Years ago, when I dated the Mr Unavailable who subsequently gave me my epiphany, I realised that I had made a massive assumption with absolutely no basis and that many women do this. Granted, you would think that you could make some assumptions when someone pursues you or becomes involved with you, but we don’t all come to people and relationships with the same mentality.
He’d been involved with someone for ten years and been broken up for a couple of months when he started to pursue me. I assumed that in him pursuing me, that he was over his ex and that he wanted to be with me. However, many men and women, act first and think later, without real thought or regard to the consequences for the other person. In us making assumptions like this, we fail to realise that they’re making assumptions too – he assumed that because I knew he’d just broken up with his ex and still owned a home with her that surely I couldn’t be thinking that he wanted a relationship? So he gradually changed the terms and conditions of our relationship and blew hot and cold, so that he could maintain the Status Quo and manage down my expectations to a comfortable level.
When you’re with an assclown or Mr Unavailable, it reminds me of those medicine commercials in the US or when you hear financial or insurance adverts on the radio. Initially whatever is being advertised appears to have so much promise, then at the end, a voice starts speeding through a list of side effects/terms and conditions.
‘Terms and conditions apply. The said gentleman will blow hot initially because he wants to gain your confidence and win you over. During this hot phase, he’ll believe that he truly does want a relationship with you but when you expect, want, or need too much, or someone better comes along reminding him that he has other options, he’ll start blowing cold and telling you about the litany of problems he has. Note that he will accept no responsibility and you are fully responsible for all costs associated.’
‘This medicine is only approved to be used with women with low self-esteem. Side effects include further lowering of self-esteem, confusion, feeling blindsided, wondering if you imagined what he said/did/promised, major ego stroking, everything on their terms, lots of tear shedding, talking, discussing, and explaining too much and suffering from delusions of relationship status’
When people share information about themselves either by telling you or by showing you, don’t disregard it because you’d prefer to see something better in them or you don’t want to let go of your vision of the relationship. Read the small print and ensure that you are listening and watching.
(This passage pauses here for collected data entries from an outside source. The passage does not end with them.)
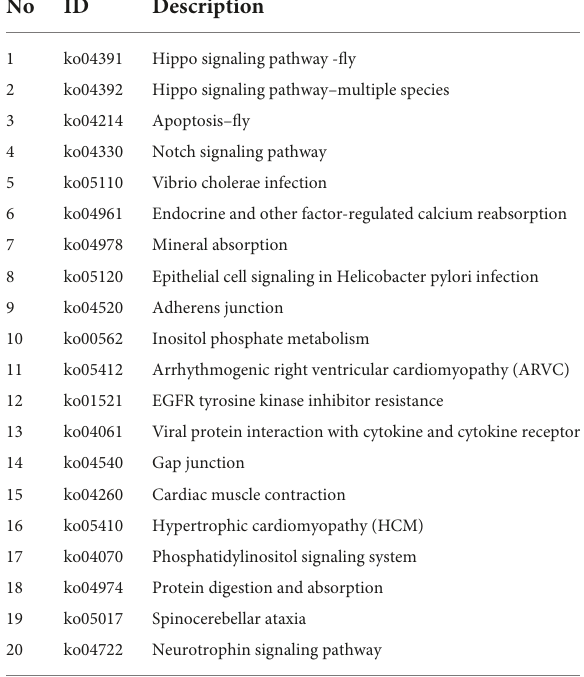
TABLE 1 Top 20 enriched kyoto encyclopedia of genes and genomes (KEGG) pathways for host genes of differentially expressed circular RNAs after rat central axon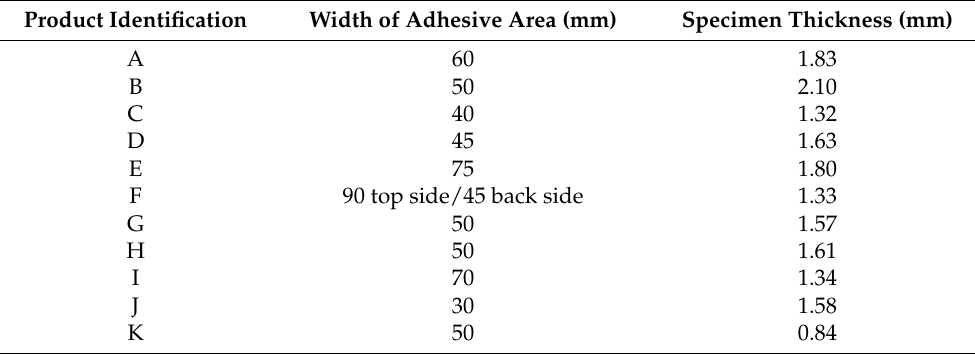
Table 1. Overview of Tested Products (Brand Names Have Been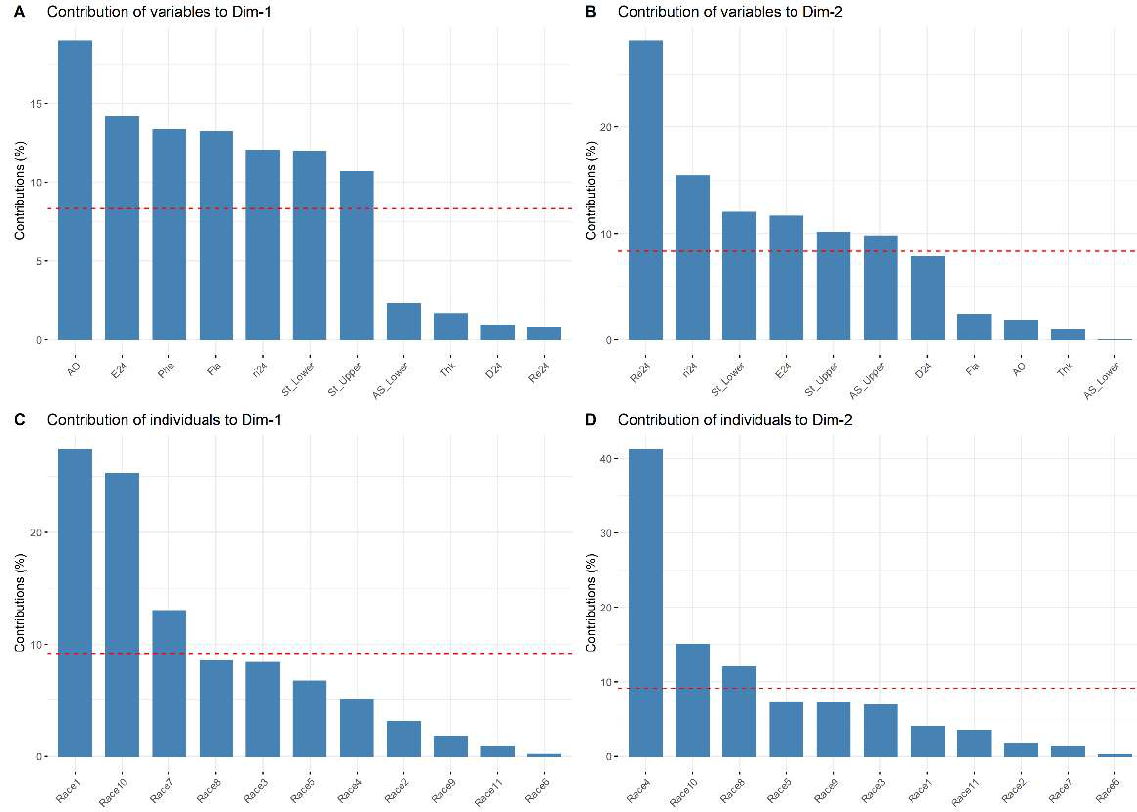
Figure 1. Contribution of the variables ( A , B ) and maize races ( C , D ) at 24 h. The dotted red line indicates the expected average contribution of the variable and maize race. Variables or maize races with a contribution larger than this cutoff is considered important in contributing to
Actions speak louder than words and communication is not all verbal. It’s not just about what you say and do, but also what goes unsaid and not done.
The small print is the stuff that undermines your efforts and the relationship and changes the reality of what you’re in. The small print is when you recognise the relationship is on their ‘terms’ and what you need to let slide, both in boundaries, but also in maintaining your own sense of self, in order for them to get what they want and serve their needs.
Boundaries are your non negotiables. By knowing what you are not prepared to accept, you teach people how to treat you and what to expect. Every time someone tries to change the ‘terms and conditions’ on you, they’re testing your boundaries and it is an opportunity to assess whether you accept, or reject, or find an opportunity for compromise. Although keep in mind, that when you’re with someone who keeps downgrading your relationship and blindsiding you with new terms that are based on their needs, you may not get compromise.
In the meantime, you need your own terms and conditions – not with small print, but with clear terms (boundaries) that you reflect in what you do in your relationships.